Source information:
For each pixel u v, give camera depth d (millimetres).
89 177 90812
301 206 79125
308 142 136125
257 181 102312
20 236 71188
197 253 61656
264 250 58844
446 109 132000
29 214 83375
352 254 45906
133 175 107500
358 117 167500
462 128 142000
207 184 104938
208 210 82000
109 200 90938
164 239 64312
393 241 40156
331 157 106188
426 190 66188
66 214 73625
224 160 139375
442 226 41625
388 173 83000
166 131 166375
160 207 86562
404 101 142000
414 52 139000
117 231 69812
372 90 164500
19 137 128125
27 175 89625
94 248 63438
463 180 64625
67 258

Aim of the task:
Set out the entries once more, word for word.

Output of the exercise:
For each pixel u v, give camera depth d (millimetres).
89 177 90812
301 206 79125
308 142 136125
257 181 102312
20 236 71188
197 253 61656
264 250 58844
446 109 132000
29 214 83375
352 254 45906
133 175 107500
358 117 167500
462 128 142000
207 184 104938
208 210 82000
109 200 90938
164 239 64312
393 241 40156
331 157 106188
426 190 66188
66 214 73625
224 160 139375
442 226 41625
388 173 83000
166 131 166375
160 207 86562
404 101 142000
414 52 139000
117 231 69812
372 90 164500
19 137 128125
27 175 89625
94 248 63438
463 180 64625
67 258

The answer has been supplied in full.